Object state transitions:
+ + +

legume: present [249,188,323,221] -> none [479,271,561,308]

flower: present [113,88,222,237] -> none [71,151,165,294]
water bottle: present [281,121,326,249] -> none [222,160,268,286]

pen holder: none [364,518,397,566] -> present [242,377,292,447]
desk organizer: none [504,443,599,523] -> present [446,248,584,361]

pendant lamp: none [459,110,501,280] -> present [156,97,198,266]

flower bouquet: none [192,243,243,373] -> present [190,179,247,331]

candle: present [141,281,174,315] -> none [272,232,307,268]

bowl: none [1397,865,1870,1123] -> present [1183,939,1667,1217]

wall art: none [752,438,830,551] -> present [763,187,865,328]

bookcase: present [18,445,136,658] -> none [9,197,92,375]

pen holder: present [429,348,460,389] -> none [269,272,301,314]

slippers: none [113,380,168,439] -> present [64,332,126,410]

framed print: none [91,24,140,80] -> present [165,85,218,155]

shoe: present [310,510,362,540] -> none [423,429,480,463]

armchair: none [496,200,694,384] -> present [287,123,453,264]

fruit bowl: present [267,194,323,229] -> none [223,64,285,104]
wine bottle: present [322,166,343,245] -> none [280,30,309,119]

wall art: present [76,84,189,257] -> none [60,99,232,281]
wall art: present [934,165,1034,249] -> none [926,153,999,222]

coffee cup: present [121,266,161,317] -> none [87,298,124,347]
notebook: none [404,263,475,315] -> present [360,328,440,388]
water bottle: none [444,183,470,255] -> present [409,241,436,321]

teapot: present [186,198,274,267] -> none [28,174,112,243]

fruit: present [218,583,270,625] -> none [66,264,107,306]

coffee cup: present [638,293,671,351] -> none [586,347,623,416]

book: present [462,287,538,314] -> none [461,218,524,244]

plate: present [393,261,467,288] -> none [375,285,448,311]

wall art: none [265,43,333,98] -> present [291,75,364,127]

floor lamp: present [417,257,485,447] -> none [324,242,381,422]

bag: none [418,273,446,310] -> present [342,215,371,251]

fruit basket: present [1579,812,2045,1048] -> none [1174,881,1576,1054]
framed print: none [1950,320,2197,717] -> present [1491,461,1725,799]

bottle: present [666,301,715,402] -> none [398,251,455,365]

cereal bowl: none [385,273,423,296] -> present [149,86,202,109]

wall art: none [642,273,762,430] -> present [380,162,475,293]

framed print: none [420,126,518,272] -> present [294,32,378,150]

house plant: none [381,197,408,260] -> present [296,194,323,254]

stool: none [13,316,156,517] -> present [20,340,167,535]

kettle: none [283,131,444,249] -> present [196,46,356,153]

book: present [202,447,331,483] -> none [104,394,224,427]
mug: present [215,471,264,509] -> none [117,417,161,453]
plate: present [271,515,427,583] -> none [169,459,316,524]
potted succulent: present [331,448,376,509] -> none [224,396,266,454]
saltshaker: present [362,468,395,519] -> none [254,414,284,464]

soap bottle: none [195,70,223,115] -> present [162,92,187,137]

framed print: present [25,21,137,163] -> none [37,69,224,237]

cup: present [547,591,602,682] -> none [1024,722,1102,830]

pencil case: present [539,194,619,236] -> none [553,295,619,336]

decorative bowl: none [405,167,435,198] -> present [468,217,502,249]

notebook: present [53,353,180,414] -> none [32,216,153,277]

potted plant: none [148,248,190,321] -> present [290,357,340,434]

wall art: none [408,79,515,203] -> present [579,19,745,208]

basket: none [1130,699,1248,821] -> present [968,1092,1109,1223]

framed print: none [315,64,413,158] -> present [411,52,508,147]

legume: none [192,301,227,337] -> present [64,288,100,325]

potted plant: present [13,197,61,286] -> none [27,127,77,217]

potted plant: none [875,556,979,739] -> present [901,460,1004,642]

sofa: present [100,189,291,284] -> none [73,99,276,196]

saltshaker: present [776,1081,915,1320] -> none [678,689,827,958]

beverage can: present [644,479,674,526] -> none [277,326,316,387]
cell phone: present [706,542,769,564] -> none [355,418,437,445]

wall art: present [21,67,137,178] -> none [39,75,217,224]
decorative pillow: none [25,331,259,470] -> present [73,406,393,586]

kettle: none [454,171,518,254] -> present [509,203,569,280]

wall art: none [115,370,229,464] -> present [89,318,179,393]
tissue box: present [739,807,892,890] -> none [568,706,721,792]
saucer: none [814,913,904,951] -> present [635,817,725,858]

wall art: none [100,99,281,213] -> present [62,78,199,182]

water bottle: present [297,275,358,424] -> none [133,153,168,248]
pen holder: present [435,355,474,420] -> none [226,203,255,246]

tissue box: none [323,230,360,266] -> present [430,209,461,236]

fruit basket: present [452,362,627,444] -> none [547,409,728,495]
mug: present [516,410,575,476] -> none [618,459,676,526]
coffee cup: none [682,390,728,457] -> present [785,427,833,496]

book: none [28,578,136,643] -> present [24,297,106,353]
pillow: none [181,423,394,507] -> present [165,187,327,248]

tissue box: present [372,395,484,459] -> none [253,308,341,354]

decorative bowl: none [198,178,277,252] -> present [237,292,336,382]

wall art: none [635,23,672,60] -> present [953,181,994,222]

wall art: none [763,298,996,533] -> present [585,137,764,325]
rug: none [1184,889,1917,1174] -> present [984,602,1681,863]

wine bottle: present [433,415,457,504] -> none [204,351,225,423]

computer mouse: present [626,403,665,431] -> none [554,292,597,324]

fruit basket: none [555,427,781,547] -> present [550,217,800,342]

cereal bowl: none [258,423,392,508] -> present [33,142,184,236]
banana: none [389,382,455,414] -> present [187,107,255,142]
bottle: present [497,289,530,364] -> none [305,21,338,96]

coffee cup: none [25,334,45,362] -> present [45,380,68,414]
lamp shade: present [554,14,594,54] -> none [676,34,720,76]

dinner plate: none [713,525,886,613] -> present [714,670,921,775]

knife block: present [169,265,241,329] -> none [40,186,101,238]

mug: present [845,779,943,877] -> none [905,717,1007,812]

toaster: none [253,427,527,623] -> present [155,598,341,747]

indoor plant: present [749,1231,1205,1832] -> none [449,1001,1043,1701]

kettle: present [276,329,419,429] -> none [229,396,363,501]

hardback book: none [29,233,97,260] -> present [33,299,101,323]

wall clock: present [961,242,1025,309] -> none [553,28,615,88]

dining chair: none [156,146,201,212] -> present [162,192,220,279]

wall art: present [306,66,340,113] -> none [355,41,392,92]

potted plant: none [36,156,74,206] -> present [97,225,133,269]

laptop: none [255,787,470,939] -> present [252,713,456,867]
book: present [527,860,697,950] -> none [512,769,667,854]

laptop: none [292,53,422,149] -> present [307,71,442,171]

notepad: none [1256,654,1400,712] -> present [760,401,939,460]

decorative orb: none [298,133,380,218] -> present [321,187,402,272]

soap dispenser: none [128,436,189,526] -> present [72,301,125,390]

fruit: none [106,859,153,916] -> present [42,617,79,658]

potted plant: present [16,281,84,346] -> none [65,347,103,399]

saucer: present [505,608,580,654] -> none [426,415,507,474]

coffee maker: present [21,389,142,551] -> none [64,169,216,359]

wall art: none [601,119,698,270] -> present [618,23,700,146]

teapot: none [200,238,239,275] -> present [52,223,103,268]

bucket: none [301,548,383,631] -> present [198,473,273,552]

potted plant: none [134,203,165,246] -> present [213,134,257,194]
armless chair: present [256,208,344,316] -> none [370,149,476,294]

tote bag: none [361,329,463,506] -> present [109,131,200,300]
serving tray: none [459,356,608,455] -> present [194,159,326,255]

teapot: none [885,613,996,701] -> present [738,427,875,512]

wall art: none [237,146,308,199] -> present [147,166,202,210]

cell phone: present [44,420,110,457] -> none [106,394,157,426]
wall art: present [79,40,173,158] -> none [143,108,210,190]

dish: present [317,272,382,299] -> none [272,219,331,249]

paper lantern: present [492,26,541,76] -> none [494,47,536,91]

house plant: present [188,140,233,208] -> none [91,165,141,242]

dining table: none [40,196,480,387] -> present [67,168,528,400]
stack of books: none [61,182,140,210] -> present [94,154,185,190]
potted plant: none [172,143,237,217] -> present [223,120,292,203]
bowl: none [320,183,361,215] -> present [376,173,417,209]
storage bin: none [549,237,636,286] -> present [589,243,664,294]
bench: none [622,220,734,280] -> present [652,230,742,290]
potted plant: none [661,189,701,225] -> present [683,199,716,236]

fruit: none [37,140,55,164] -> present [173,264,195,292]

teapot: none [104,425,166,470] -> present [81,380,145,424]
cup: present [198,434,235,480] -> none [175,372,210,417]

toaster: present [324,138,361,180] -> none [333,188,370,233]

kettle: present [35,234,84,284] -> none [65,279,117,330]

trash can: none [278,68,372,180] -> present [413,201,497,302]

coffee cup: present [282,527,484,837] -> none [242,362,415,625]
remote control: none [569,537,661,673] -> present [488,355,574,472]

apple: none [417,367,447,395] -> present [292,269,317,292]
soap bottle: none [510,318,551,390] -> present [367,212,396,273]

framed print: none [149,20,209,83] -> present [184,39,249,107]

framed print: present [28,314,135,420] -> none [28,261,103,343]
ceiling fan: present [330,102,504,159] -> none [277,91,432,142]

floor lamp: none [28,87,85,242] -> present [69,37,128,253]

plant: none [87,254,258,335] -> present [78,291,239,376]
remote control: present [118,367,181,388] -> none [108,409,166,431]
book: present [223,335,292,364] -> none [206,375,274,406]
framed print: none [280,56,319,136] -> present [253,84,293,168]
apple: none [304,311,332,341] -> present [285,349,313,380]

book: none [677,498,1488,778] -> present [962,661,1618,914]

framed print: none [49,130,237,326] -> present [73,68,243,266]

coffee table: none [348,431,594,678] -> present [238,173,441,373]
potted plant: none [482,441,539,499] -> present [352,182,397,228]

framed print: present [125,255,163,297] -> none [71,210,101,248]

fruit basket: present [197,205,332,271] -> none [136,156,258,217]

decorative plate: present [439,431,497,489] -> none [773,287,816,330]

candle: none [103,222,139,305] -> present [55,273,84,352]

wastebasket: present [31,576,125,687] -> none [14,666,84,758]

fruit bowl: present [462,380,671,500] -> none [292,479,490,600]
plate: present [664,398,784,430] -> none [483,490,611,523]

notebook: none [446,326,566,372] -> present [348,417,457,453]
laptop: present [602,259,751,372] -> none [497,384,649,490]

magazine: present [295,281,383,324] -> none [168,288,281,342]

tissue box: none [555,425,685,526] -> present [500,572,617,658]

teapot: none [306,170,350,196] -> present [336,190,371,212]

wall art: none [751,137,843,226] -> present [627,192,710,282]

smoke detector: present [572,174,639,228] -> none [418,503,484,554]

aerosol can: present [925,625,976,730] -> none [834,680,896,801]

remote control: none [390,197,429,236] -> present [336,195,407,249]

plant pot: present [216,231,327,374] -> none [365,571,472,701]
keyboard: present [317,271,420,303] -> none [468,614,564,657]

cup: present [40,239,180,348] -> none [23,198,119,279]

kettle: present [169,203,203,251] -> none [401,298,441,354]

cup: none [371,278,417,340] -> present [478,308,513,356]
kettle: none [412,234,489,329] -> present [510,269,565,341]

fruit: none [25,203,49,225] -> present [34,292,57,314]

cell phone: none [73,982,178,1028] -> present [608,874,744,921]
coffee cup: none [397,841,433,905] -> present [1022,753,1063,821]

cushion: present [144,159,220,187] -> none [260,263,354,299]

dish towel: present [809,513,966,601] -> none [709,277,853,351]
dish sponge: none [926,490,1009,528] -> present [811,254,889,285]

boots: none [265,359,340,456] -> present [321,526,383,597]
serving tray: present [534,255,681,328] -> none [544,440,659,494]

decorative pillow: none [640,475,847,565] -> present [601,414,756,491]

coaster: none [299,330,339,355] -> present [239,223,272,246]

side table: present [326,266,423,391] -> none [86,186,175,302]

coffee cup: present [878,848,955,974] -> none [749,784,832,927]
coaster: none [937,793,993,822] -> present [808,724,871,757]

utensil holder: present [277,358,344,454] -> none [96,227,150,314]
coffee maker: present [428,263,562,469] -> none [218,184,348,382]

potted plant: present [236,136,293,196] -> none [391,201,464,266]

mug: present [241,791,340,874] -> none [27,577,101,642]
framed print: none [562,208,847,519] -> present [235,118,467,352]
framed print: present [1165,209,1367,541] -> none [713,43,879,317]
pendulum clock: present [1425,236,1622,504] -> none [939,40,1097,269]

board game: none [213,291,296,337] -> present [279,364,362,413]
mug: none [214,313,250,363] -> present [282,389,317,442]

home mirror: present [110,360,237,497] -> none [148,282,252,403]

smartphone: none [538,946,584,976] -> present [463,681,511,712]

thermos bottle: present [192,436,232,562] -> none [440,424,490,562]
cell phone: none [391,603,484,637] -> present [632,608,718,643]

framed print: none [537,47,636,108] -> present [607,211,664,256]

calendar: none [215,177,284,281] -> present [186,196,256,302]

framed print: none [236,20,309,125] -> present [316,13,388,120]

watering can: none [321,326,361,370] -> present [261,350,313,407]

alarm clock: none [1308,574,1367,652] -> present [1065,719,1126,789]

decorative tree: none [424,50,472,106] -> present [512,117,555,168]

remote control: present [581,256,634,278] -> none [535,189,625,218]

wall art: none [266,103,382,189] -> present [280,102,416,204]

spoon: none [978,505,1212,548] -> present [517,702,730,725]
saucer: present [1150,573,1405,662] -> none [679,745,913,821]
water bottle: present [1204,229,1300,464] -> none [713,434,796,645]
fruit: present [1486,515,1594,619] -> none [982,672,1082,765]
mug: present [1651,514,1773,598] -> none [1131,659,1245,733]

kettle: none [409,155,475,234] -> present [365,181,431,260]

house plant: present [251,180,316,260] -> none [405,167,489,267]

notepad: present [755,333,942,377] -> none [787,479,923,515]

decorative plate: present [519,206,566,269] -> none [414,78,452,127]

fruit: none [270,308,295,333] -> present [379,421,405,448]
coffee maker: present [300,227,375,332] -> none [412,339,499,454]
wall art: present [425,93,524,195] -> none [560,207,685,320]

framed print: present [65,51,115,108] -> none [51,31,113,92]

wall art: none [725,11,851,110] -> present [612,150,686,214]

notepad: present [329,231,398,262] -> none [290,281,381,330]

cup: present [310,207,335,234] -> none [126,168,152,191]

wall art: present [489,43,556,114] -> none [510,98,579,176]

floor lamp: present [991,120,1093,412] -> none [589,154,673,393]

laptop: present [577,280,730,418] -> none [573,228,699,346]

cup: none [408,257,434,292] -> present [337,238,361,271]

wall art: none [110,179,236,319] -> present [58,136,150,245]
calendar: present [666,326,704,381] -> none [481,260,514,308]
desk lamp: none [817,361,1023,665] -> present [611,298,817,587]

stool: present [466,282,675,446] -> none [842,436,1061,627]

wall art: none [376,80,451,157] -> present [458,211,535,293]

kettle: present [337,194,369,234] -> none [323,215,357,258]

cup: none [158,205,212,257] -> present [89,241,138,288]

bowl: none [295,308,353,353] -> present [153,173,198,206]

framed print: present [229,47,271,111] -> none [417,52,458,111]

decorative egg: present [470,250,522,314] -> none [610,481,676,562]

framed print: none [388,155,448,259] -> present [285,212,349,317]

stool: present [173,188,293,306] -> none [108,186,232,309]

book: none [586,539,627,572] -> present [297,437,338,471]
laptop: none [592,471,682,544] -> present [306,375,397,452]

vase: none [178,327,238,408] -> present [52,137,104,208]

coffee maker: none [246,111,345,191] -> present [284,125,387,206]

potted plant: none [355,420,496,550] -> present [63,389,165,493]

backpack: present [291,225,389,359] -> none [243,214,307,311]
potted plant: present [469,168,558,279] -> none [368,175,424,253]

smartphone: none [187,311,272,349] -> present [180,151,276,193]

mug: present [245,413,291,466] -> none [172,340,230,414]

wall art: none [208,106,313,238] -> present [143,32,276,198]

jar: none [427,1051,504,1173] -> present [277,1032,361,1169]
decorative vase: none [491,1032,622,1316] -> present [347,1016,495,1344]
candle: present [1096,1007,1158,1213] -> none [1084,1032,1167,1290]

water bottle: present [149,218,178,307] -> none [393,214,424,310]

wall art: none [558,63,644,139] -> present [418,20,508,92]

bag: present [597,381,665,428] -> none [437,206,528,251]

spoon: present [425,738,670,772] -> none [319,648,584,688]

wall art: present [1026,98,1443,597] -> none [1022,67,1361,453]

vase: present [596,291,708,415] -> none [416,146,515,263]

+ + +

**Exercise objective**
Please copy, exactly and with nothing else, the lines above beginning at the line that has "mug: none [214,313,250,363]" and ending with the line that has "thermos bottle: present".

**Expected output**
mug: none [214,313,250,363] -> present [282,389,317,442]

home mirror: present [110,360,237,497] -> none [148,282,252,403]

smartphone: none [538,946,584,976] -> present [463,681,511,712]

thermos bottle: present [192,436,232,562] -> none [440,424,490,562]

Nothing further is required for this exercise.